● **Testo di lettura**:
····················

MARCO CANTINI  "Zero moltiplica tutto"
   (2024 )

Questo disco esce a fine novembre 2023 per Radici Music ed è il quarto nella carriera da cantautore di Marco Cantini, artista toscano con alla base un diploma di liceo artistico e una laurea in architettura.

La grafica della copertina, realizzata dal pittore Gianni Dorigo, richiama alla memoria il disegno presente sul disco “Ho visto anche degli zingari felici” di Claudio Lolli, cantautore che sembra aver ispirato Cantini anche dal punto di vista musicale. Mentre le bandiere raffigurate nel caso di Lolli sono tutte rosse, alludendo al comunismo come possibile soluzione ai mali sociali, quelle dell’album di Cantini sono nella maggior parte bianche, facendo quindi pensare alla pace… ma una bandiera rossa, più ridotta come dimensioni rispetto a quelle bianche, si può notare anche qui.

····················

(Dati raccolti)
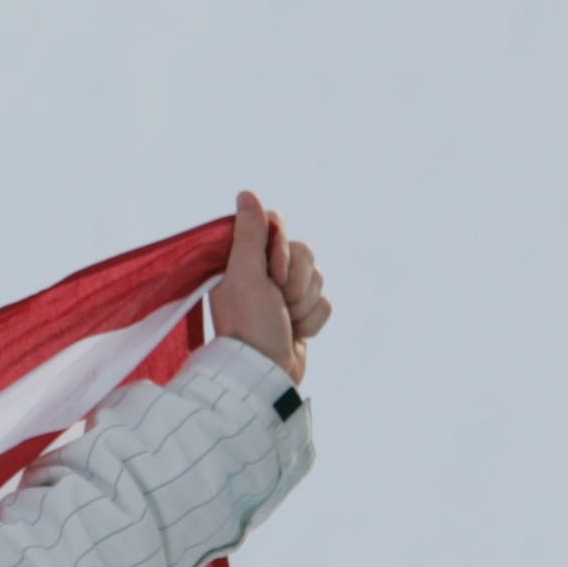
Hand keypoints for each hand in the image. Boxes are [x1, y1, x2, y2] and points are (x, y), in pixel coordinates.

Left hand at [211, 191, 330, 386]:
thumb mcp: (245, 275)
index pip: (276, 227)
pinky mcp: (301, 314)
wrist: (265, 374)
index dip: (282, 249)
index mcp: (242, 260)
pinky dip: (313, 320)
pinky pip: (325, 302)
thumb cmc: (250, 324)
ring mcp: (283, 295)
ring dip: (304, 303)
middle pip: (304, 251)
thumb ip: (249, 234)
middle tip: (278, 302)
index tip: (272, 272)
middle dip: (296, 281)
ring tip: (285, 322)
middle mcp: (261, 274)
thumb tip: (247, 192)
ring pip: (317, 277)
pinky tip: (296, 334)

····················

● **Azioni richieste**:
[A] Riporta senza modifiche il passo del testo sul disco di Marco Cantini che va da "La grafica della" fino a "notare anche qui." incluso.
[B] Continua il testo sul disco di Marco Cantini dal punto in cui si ferma.

● **Risposte ai compiti**:
[A]
La grafica della copertina, realizzata dal pittore Gianni Dorigo, richiama alla memoria il disegno presente sul disco “Ho visto anche degli zingari felici” di Claudio Lolli, cantautore che sembra aver ispirato Cantini anche dal punto di vista musicale. Mentre le bandiere raffigurate nel caso di Lolli sono tutte rosse, alludendo al comunismo come possibile soluzione ai mali sociali, quelle dell’album di Cantini sono nella maggior parte bianche, facendo quindi pensare alla pace… ma una bandiera rossa, più ridotta come dimensioni rispetto a quelle bianche, si può notare anche qui.

[B]
Il titolo del progetto, “Zero moltiplica tutto”, sembra promettere tutt’altro che felicità. Se si pensa alla tabellina dello zero imparata nei primi anni di scuola, si nota che i risultati, indipendentemente dal fattore che viene moltiplicato per zero, sono tutti uguali a zero. L’idea è probabilmente quella per cui tutti gli sforzi che facciamo nella vita (individuale e sociale) sono inutili, in quanto tutti portano verso il nulla. Infatti, nel brano “Milionari di lacrime”, che tratta di Pablo Neruda, Cantini lo afferma in modo esplicito: “Essere nati così, senza motivo”. Al cantautore manca quindi uno sguardo rivolto verso il futuro (un’utopia) oppure verso l’alto (una trascendenza) che possa dare alla vita un motivo e un senso… Dunque tutto si azzera.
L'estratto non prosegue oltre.